Itsalmostanaccessory · 22/11/2021 08:14

Live with one of the other people who have offered. This one is totally seeing you as a cash cow.

GreenClock · 22/11/2021 08:15

I’d ask but not refer to the veganism. That could offend.

I’d say that I wanted to keep costs low because money will be tight ahead of the house purchase, and ask if that sum would be ok on the basis I’d sort my own food and use mum’s washing machine.

steppemum · 22/11/2021 08:15

well, commercially £250 is probably really cheap.

As others have said, it is unlikely to end well.

I would talk to her, say that your food preferences are different to hers, and so would like to sort out your own meals, and see what she says. It may be that she doesn't want you cooking in her kitchen.

Bimblybomeyelash · 22/11/2021 08:15

No matter how small the room, £260 is already a pretty good price. She may not be happy charging any less for you for doing your own food, as that is actually more inconvenient for them as you’ll be taking up space and time in the kitchen.

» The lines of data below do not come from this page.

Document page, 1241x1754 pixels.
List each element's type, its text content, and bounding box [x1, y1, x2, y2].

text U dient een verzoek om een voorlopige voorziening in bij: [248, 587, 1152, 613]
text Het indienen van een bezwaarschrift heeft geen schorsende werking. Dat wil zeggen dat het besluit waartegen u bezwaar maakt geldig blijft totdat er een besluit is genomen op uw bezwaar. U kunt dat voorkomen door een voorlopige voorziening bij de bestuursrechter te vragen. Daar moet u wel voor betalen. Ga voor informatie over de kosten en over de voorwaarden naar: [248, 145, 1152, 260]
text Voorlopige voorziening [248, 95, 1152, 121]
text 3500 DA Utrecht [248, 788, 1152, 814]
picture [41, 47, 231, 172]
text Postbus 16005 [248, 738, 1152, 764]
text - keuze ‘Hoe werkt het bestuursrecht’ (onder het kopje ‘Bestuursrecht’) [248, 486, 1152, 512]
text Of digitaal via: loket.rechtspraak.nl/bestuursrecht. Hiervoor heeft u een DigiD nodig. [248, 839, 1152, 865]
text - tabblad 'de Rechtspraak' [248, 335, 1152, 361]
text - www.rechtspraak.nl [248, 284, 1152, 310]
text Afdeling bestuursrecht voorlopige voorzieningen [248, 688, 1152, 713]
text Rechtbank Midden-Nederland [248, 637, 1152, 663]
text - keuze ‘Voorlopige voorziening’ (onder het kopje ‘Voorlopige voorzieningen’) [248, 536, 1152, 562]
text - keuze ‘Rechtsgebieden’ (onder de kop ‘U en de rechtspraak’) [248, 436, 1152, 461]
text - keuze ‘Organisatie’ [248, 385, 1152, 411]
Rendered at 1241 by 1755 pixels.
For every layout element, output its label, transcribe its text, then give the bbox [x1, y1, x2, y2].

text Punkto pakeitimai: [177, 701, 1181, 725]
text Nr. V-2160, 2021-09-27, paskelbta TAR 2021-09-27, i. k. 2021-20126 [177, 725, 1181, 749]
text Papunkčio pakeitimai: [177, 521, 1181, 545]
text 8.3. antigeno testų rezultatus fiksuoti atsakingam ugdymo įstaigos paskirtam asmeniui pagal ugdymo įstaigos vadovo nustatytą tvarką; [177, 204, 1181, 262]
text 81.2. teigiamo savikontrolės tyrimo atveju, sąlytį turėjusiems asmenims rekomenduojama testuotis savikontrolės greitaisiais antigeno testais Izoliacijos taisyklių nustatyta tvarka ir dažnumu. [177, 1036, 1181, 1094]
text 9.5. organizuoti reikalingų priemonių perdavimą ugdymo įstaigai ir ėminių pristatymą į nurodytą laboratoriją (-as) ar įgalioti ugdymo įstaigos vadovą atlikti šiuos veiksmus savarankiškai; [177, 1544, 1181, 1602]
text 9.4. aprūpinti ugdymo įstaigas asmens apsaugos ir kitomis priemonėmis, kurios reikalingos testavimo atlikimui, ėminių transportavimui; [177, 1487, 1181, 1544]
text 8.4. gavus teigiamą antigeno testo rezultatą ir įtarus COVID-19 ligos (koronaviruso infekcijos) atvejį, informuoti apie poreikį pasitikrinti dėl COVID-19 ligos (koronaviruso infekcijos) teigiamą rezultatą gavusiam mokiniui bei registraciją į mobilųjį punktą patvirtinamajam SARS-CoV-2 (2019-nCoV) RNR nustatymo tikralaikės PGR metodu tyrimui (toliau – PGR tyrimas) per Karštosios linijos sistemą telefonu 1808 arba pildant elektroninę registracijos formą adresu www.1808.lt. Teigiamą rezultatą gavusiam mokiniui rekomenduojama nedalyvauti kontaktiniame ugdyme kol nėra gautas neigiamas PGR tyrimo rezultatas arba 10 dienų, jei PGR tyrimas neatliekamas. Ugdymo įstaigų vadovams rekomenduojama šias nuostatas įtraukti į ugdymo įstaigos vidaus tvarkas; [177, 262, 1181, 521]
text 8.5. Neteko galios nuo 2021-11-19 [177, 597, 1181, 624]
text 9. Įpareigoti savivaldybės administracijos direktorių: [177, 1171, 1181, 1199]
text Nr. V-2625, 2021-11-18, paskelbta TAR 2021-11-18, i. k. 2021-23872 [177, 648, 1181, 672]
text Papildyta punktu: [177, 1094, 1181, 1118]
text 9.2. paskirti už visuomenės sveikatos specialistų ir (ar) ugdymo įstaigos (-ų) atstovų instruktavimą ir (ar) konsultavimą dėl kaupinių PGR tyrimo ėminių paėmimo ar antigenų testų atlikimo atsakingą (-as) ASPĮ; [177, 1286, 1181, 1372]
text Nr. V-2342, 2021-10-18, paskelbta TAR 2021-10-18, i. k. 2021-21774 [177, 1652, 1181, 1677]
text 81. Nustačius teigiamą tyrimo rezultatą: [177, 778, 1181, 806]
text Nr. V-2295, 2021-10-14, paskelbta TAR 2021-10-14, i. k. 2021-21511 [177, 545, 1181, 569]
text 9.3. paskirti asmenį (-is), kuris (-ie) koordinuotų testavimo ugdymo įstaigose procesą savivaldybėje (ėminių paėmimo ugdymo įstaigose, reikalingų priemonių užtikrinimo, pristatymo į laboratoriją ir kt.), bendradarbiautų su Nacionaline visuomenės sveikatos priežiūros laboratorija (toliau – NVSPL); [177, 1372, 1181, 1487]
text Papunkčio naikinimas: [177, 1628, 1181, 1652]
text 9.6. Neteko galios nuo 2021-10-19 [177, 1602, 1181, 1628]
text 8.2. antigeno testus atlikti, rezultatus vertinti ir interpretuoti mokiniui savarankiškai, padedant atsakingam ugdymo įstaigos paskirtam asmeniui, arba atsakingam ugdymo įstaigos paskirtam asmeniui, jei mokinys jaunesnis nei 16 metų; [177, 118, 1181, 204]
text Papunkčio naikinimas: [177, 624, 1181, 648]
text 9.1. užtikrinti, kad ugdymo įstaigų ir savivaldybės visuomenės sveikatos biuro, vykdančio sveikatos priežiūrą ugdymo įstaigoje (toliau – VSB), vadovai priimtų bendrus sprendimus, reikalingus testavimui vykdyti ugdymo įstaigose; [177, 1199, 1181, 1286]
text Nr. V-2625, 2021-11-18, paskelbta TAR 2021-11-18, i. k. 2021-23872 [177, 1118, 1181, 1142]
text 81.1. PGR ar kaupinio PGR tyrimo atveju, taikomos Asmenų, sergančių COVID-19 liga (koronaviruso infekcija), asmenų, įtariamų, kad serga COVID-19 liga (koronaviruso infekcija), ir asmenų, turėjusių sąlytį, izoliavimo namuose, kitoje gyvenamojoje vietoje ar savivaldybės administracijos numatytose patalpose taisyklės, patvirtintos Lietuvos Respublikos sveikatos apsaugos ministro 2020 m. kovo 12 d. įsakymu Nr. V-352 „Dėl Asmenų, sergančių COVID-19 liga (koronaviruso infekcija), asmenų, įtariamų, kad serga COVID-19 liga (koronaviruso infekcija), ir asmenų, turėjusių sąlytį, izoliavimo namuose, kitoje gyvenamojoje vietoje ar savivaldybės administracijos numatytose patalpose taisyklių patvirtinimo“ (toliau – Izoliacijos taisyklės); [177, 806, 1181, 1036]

PurpleDaisies · 22/11/2021 08:16

@Itsalmostanaccessory

Live with one of the other people who have offered. This one is totally seeing you as a cash cow.
How have you come to that conclusion? That’s a really cheap rent, and who can buy food for £50 a month?
DreamerSeven · 22/11/2021 08:17

What would you pay in a house share locally as £250, even if you cooked your own food, sounds cheap to me?

MrsLargeEmbodied · 22/11/2021 08:17

what is the alternative?

PurpleDaisies · 22/11/2021 08:18

Is it really worth losing such a cheap place with someone you know and like for a £12.50 a week discount?
Say yes to the offer or say no. I wouldn’t try and get the rent down.

StrongCoffeAvalanche · 22/11/2021 08:20

I wouldn't live there - the food thing is weird for a paying tenant.

LawnFever · 22/11/2021 08:21

@Itsalmostanaccessory

Live with one of the other people who have offered. This one is totally seeing you as a cash cow.
£250 a month is really cheap, you wouldn’t get a room in a house share for that much round here.
5128gap · 22/11/2021 08:21

@GreenClock

I’d ask but not refer to the veganism. That could offend.

I’d say that I wanted to keep costs low because money will be tight ahead of the house purchase, and ask if that sum would be ok on the basis I’d sort my own food and use mum’s washing machine.

That doesn't sound feasible given the OP would only be paying £50 extra a month for food from her friend. If it was a cost issue she'd snatch her hand off to be fed for a month for that. Imo its best to just say you prefer not to be tied into family meals.